## PROVIDED DATA
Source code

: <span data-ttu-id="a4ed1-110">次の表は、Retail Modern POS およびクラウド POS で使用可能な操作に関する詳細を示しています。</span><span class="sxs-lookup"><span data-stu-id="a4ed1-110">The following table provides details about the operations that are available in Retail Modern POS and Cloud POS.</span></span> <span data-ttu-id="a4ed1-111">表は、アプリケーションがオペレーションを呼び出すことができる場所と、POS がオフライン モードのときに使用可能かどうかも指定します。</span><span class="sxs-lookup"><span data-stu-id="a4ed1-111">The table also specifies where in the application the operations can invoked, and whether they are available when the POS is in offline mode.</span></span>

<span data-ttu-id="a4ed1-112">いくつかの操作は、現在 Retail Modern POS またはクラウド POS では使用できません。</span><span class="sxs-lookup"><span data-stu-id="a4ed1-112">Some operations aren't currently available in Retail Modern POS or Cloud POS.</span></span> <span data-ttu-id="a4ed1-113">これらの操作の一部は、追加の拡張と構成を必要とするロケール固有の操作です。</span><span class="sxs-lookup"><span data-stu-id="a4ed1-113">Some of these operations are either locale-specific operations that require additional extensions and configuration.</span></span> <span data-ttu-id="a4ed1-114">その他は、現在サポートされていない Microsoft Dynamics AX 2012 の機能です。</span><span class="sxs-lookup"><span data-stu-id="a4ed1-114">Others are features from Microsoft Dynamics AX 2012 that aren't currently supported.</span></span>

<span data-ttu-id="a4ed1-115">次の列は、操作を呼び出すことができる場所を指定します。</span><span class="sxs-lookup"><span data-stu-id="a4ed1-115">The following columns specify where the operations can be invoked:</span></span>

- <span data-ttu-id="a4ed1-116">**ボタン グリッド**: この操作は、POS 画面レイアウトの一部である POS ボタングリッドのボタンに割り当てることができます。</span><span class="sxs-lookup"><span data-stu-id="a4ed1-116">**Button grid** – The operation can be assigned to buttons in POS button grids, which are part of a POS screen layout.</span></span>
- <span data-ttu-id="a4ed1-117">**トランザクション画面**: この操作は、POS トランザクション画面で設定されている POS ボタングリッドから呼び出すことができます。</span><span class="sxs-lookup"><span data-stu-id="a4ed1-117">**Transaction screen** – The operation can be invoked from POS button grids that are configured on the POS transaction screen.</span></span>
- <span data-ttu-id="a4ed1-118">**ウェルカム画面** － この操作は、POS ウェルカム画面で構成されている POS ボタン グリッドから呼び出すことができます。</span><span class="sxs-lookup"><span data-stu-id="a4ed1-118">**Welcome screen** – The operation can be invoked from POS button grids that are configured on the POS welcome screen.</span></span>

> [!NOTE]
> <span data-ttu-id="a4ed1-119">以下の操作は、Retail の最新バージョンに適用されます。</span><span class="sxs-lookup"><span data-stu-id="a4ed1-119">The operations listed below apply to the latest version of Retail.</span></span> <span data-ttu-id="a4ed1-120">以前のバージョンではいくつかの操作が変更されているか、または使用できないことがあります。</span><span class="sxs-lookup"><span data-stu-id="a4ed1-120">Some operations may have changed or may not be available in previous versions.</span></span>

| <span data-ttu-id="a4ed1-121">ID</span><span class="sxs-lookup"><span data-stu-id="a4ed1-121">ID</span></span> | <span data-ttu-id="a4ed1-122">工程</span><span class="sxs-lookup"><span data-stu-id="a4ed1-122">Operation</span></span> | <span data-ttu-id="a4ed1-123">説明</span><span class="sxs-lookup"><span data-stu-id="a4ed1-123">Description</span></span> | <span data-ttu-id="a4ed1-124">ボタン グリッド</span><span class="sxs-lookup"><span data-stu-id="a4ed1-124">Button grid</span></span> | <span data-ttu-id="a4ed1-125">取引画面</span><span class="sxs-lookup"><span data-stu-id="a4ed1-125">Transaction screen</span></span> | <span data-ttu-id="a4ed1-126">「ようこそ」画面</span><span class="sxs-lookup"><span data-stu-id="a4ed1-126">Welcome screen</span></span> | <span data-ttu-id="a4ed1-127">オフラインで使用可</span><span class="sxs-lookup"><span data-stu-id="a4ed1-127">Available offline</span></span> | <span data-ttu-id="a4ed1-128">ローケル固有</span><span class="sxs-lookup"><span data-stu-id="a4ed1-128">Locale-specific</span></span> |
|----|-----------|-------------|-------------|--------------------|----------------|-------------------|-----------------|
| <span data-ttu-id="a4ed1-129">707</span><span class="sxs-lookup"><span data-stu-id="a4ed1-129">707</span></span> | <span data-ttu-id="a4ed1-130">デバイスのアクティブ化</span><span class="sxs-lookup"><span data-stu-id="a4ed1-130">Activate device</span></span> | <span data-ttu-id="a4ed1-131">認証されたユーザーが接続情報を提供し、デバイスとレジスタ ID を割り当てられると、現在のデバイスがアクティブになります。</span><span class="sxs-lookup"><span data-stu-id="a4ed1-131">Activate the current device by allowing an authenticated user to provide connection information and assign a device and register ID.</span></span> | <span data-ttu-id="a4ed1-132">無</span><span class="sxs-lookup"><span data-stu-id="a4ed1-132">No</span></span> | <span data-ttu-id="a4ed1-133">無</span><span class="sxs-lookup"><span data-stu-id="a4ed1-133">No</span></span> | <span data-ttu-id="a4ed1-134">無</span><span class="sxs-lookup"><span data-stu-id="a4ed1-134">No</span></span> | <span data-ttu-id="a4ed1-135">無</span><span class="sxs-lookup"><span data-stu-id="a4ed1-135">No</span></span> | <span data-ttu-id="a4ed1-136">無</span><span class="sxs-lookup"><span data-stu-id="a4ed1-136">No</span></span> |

...

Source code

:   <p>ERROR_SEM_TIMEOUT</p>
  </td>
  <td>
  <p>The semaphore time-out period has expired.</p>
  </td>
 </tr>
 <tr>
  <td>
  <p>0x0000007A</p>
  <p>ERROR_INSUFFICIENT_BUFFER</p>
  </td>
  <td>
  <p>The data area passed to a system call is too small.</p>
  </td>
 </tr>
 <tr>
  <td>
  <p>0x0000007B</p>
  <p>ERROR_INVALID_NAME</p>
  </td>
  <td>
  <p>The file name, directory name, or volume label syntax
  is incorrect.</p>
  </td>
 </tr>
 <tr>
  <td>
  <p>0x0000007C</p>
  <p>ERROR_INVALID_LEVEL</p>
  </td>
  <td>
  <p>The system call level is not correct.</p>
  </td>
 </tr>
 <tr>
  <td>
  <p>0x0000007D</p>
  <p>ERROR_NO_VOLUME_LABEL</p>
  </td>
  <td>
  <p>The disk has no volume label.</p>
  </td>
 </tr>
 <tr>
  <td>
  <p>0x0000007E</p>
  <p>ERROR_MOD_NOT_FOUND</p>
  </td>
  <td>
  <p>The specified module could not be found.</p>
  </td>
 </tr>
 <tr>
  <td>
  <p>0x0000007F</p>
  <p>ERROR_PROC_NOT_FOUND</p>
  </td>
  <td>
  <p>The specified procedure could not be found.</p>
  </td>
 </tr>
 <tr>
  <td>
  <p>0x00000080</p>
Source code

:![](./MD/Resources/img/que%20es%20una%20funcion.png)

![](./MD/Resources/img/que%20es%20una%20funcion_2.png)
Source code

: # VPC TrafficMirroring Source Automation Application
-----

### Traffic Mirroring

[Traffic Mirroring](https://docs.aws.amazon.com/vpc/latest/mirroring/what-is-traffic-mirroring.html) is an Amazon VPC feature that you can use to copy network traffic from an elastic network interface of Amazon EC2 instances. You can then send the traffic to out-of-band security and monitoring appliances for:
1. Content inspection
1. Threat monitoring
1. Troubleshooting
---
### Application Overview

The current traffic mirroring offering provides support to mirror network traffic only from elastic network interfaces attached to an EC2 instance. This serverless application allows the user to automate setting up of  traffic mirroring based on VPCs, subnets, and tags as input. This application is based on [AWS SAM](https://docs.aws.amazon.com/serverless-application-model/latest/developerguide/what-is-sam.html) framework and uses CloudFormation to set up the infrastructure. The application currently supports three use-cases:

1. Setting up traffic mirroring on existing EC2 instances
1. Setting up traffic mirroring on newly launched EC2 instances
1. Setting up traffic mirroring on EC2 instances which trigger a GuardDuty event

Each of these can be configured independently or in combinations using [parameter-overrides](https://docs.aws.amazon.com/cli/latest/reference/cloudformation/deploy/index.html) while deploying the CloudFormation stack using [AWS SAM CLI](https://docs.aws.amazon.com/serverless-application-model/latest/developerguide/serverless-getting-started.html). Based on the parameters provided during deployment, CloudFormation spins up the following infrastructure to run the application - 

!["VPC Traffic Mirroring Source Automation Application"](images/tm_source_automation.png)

## YOUR INSTRUCTIONS
In the entries above, which lines hold the string "Automation"? Report all of them.

## THE COMPLETED TASK
: # VPC TrafficMirroring Source Automation Application
!["VPC Traffic Mirroring Source Automation Application"](images/tm_source_automation.png)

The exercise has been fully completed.